At CSS, we teach the fundamental concepts and practices of resource conservation, an appreciation for natural environments, and sustainability initiatives in the following distinctive ways:
- We foster a sense of environmental stewardship in students by exposing them to the science, beauty, and wonder of the natural world in the classroom and more deeply in our expeditions and seminars. Personal interaction with the complexity and wonder of open spaces and the flora and fauna of the natural world is a first step towards valuing things that are beyond a human framework. We believe in the importance of an intellectual understanding of the natural world, and further, we recognize that some of most profound realizations students can have about the natural world are at a deeper and more personal level. Educational research supports the idea that students who have had exposure to natural areas value them more than students who lack such experiences.
- Our all-campus recycling efforts model responsible waste management and a commitment to minimizing our impact on the local landfills. In the Children’s School, several grade levels take the lead in organizing recycling efforts, and our middle and high school students are committed to managing student-created waste in a responsible manner.
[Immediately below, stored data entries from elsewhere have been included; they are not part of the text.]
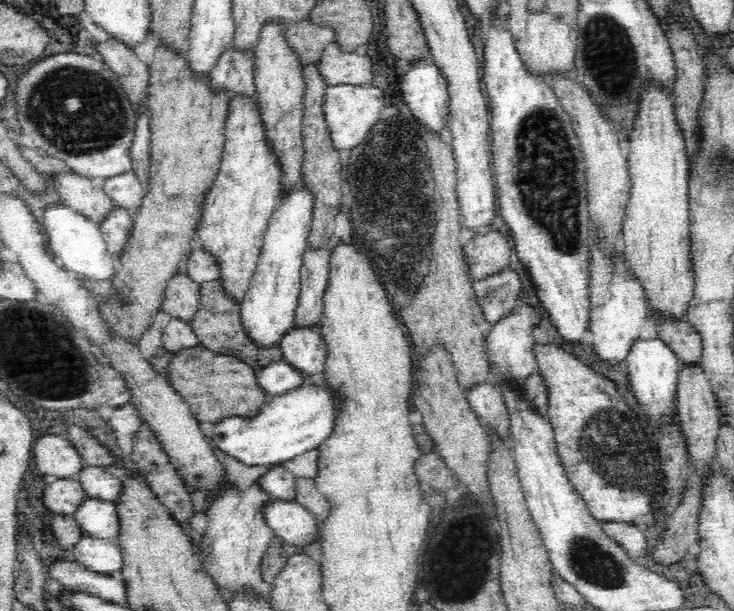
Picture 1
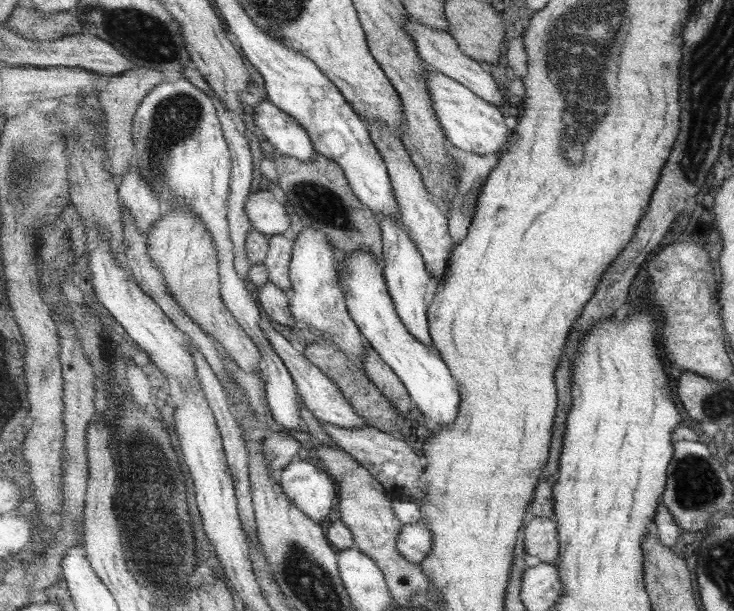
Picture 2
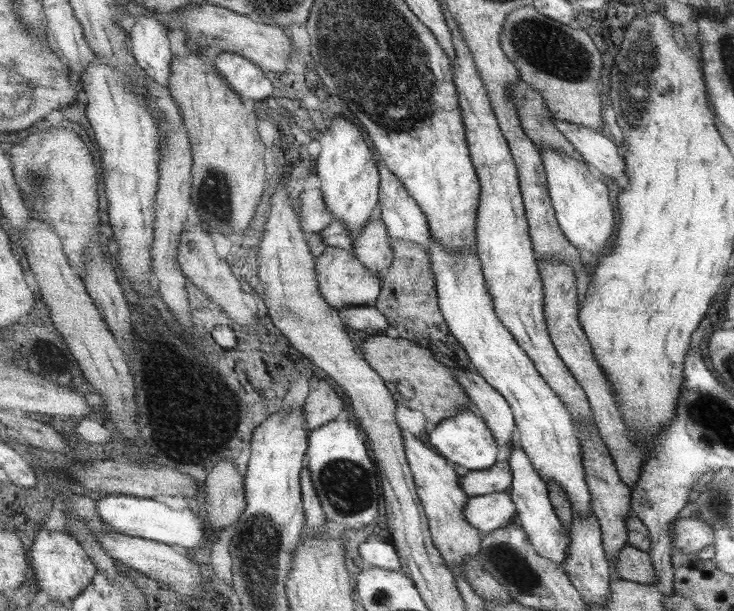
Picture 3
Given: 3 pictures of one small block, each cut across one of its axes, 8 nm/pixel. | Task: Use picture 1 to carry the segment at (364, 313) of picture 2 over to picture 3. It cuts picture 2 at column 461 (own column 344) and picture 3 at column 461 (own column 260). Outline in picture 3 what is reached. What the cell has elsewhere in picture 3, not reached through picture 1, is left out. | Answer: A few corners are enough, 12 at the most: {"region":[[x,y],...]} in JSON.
{"region":[[474,407],[429,435],[439,454],[469,470],[490,469],[498,439]]}

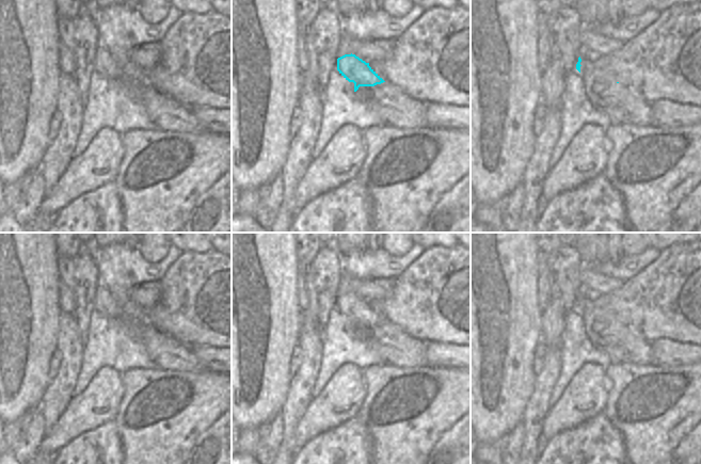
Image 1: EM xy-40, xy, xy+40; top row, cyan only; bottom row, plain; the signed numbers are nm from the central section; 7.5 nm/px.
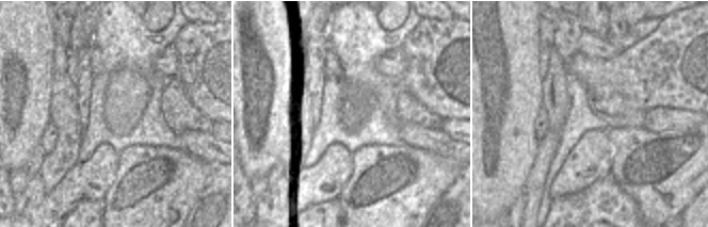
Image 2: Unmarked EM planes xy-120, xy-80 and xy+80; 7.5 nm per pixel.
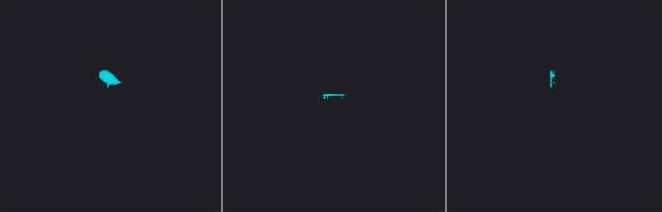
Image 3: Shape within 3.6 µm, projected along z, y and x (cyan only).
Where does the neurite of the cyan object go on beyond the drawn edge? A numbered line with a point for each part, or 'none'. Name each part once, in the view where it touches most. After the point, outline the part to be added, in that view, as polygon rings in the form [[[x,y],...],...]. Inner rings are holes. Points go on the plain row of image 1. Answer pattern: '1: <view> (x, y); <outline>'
1: xy (394, 346); [[[389,321],[360,325],[354,335],[364,340],[384,364],[398,368],[427,366],[427,342],[413,338]]]

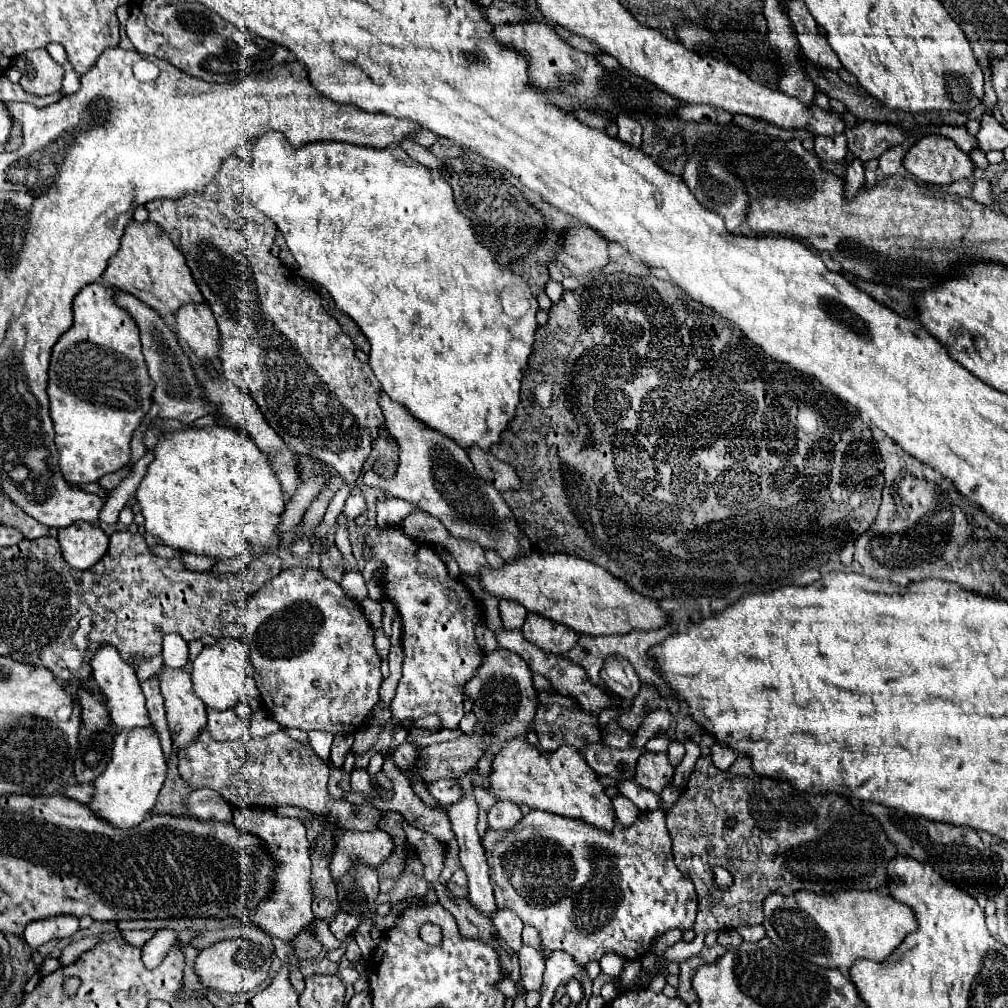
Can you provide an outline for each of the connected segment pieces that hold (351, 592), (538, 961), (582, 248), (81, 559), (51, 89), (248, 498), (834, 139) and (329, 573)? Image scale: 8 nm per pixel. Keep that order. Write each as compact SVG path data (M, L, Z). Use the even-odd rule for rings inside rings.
M348 571L348 573L344 573L340 587L342 587L344 593L346 593L350 599L354 599L356 603L362 603L362 601L368 597L368 591L366 591L366 585L364 585L364 577L362 577L358 571Z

- CSS Upper School students have participated in a national initiative called “The Green Cup Challenge” in which schools across the country compete to conserve energy. By having our maintenance department caulk, insulate, and enact two dozen energy-saving steps, CSS decreased its energy usage by 20% over 2004 levels. A $4,000 investment in energy and water saving measures yielded a return of $25,000 per year on our entire utility bill (water, gas, and electric).
- CSS has invested in solar energy from panels in three places: at Venetucci Farm, on the roof of the Children’s School, and at Good Shepherd United Methodist Church. With this 115 kW project, CSS became the first independent school in the country to draw this much power from a community-based solar garden. This investment, in which CSS leases the panels from SunShare in exchange for credits on our bill from Colorado Springs Utilities, saves the school money, models environmental responsibility, and teaches students to solve problems with ingenuity and responsibility toward others.